== PROBLEM ==
Please restate the data word for word, leaving out no line.

== SUPPLIED INFORMATION ==
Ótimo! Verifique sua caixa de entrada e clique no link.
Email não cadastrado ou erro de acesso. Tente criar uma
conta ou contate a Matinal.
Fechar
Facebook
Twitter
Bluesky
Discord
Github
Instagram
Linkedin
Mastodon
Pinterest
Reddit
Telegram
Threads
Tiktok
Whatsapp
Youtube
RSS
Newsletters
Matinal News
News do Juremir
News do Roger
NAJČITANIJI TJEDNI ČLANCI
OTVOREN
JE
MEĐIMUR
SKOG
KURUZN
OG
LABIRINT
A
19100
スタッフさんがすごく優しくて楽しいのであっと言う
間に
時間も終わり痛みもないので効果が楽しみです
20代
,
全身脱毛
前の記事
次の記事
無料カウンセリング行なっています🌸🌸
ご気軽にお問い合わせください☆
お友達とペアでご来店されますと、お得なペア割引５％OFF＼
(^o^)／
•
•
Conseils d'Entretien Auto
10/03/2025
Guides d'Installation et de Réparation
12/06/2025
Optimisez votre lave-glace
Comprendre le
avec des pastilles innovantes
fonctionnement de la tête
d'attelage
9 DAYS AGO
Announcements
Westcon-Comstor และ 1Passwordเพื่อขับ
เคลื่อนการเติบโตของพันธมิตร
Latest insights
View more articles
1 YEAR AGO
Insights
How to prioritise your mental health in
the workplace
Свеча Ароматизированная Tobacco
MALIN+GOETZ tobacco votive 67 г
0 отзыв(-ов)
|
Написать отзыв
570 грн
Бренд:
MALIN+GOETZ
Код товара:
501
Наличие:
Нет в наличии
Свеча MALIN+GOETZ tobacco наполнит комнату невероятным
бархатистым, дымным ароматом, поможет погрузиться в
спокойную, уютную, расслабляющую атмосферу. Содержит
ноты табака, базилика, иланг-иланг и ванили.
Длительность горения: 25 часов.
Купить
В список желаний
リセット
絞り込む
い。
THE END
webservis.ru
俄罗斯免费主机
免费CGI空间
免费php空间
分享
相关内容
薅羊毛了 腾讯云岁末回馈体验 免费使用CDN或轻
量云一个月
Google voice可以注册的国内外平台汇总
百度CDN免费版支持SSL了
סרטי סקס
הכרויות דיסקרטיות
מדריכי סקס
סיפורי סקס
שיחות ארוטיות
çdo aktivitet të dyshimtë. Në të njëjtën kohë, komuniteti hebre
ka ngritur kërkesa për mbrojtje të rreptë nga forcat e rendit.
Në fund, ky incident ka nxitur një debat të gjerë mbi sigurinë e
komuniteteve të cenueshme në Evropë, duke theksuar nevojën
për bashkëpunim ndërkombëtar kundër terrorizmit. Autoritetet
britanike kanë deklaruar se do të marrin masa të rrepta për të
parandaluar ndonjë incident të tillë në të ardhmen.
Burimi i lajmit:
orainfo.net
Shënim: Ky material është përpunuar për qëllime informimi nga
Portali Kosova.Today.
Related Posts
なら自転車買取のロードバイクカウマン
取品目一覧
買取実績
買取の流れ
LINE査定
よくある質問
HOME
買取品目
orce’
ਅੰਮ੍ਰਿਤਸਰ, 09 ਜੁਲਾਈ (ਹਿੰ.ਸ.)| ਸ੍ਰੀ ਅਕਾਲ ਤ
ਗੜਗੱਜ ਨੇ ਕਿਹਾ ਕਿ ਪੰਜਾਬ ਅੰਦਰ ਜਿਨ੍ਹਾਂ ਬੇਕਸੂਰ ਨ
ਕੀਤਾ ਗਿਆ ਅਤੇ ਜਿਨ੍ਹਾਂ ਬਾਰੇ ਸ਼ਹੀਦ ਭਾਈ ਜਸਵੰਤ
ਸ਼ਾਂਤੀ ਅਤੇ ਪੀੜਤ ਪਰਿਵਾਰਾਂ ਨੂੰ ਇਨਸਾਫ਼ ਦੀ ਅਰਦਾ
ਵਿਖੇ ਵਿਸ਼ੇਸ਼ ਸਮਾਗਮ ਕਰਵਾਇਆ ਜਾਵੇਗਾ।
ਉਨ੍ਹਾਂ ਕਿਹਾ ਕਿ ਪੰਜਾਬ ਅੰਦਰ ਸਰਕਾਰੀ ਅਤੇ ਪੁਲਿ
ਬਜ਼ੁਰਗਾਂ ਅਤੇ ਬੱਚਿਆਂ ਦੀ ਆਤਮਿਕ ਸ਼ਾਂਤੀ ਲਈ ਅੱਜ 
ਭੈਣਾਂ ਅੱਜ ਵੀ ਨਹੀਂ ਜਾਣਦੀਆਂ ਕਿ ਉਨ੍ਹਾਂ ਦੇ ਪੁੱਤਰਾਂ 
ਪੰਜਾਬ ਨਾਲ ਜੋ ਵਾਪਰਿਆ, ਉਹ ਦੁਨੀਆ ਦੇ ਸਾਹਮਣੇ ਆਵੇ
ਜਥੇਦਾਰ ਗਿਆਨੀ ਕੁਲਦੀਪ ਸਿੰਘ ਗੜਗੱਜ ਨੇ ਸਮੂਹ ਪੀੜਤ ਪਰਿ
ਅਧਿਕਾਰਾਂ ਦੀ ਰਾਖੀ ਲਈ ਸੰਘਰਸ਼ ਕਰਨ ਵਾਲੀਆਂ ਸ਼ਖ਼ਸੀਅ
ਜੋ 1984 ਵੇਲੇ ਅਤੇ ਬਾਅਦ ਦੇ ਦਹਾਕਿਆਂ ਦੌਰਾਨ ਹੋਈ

== ANSWER TO THIS PROBLEM ==
Ótimo! Verifique sua caixa de entrada e clique no link.
Email não cadastrado ou erro de acesso. Tente criar uma
conta ou contate a Matinal.
Fechar
Facebook
Twitter
Bluesky
Discord
Github
Instagram
Linkedin
Mastodon
Pinterest
Reddit
Telegram
Threads
Tiktok
Whatsapp
Youtube
RSS
Newsletters
Matinal News
News do Juremir
News do Roger
NAJČITANIJI TJEDNI ČLANCI
OTVOREN
JE
MEĐIMUR
SKOG
KURUZN
OG
LABIRINT
A
19100
スタッフさんがすごく優しくて楽しいのであっと言う
間に
時間も終わり痛みもないので効果が楽しみです
20代
,
全身脱毛
前の記事
次の記事
無料カウンセリング行なっています🌸🌸
ご気軽にお問い合わせください☆
お友達とペアでご来店されますと、お得なペア割引５％OFF＼
(^o^)／
•
•
Conseils d'Entretien Auto
10/03/2025
Guides d'Installation et de Réparation
12/06/2025
Optimisez votre lave-glace
Comprendre le
avec des pastilles innovantes
fonctionnement de la tête
d'attelage
9 DAYS AGO
Announcements
Westcon-Comstor และ 1Passwordเพื่อขับ
เคลื่อนการเติบโตของพันธมิตร
Latest insights
View more articles
1 YEAR AGO
Insights
How to prioritise your mental health in
the workplace
Свеча Ароматизированная Tobacco
MALIN+GOETZ tobacco votive 67 г
0 отзыв(-ов)
|
Написать отзыв
570 грн
Бренд:
MALIN+GOETZ
Код товара:
501
Наличие:
Нет в наличии
Свеча MALIN+GOETZ tobacco наполнит комнату невероятным
бархатистым, дымным ароматом, поможет погрузиться в
спокойную, уютную, расслабляющую атмосферу. Содержит
ноты табака, базилика, иланг-иланг и ванили.
Длительность горения: 25 часов.
Купить
В список желаний
リセット
絞り込む
い。
THE END
webservis.ru
俄罗斯免费主机
免费CGI空间
免费php空间
分享
相关内容
薅羊毛了 腾讯云岁末回馈体验 免费使用CDN或轻
量云一个月
Google voice可以注册的国内外平台汇总
百度CDN免费版支持SSL了
סרטי סקס
הכרויות דיסקרטיות
מדריכי סקס
סיפורי סקס
שיחות ארוטיות
çdo aktivitet të dyshimtë. Në të njëjtën kohë, komuniteti hebre
ka ngritur kërkesa për mbrojtje të rreptë nga forcat e rendit.
Në fund, ky incident ka nxitur një debat të gjerë mbi sigurinë e
komuniteteve të cenueshme në Evropë, duke theksuar nevojën
për bashkëpunim ndërkombëtar kundër terrorizmit. Autoritetet
britanike kanë deklaruar se do të marrin masa të rrepta për të
parandaluar ndonjë incident të tillë në të ardhmen.
Burimi i lajmit:
orainfo.net
Shënim: Ky material është përpunuar për qëllime informimi nga
Portali Kosova.Today.
Related Posts
なら自転車買取のロードバイクカウマン
取品目一覧
買取実績
買取の流れ
LINE査定
よくある質問
HOME
買取品目
orce’
ਅੰਮ੍ਰਿਤਸਰ, 09 ਜੁਲਾਈ (ਹਿੰ.ਸ.)| ਸ੍ਰੀ ਅਕਾਲ ਤ
ਗੜਗੱਜ ਨੇ ਕਿਹਾ ਕਿ ਪੰਜਾਬ ਅੰਦਰ ਜਿਨ੍ਹਾਂ ਬੇਕਸੂਰ ਨ
ਕੀਤਾ ਗਿਆ ਅਤੇ ਜਿਨ੍ਹਾਂ ਬਾਰੇ ਸ਼ਹੀਦ ਭਾਈ ਜਸਵੰਤ
ਸ਼ਾਂਤੀ ਅਤੇ ਪੀੜਤ ਪਰਿਵਾਰਾਂ ਨੂੰ ਇਨਸਾਫ਼ ਦੀ ਅਰਦਾ
ਵਿਖੇ ਵਿਸ਼ੇਸ਼ ਸਮਾਗਮ ਕਰਵਾਇਆ ਜਾਵੇਗਾ।
ਉਨ੍ਹਾਂ ਕਿਹਾ ਕਿ ਪੰਜਾਬ ਅੰਦਰ ਸਰਕਾਰੀ ਅਤੇ ਪੁਲਿ
ਬਜ਼ੁਰਗਾਂ ਅਤੇ ਬੱਚਿਆਂ ਦੀ ਆਤਮਿਕ ਸ਼ਾਂਤੀ ਲਈ ਅੱਜ 
ਭੈਣਾਂ ਅੱਜ ਵੀ ਨਹੀਂ ਜਾਣਦੀਆਂ ਕਿ ਉਨ੍ਹਾਂ ਦੇ ਪੁੱਤਰਾਂ 
ਪੰਜਾਬ ਨਾਲ ਜੋ ਵਾਪਰਿਆ, ਉਹ ਦੁਨੀਆ ਦੇ ਸਾਹਮਣੇ ਆਵੇ
ਜਥੇਦਾਰ ਗਿਆਨੀ ਕੁਲਦੀਪ ਸਿੰਘ ਗੜਗੱਜ ਨੇ ਸਮੂਹ ਪੀੜਤ ਪਰਿ
ਅਧਿਕਾਰਾਂ ਦੀ ਰਾਖੀ ਲਈ ਸੰਘਰਸ਼ ਕਰਨ ਵਾਲੀਆਂ ਸ਼ਖ਼ਸੀਅ
ਜੋ 1984 ਵੇਲੇ ਅਤੇ ਬਾਅਦ ਦੇ ਦਹਾਕਿਆਂ ਦੌਰਾਨ ਹੋਈ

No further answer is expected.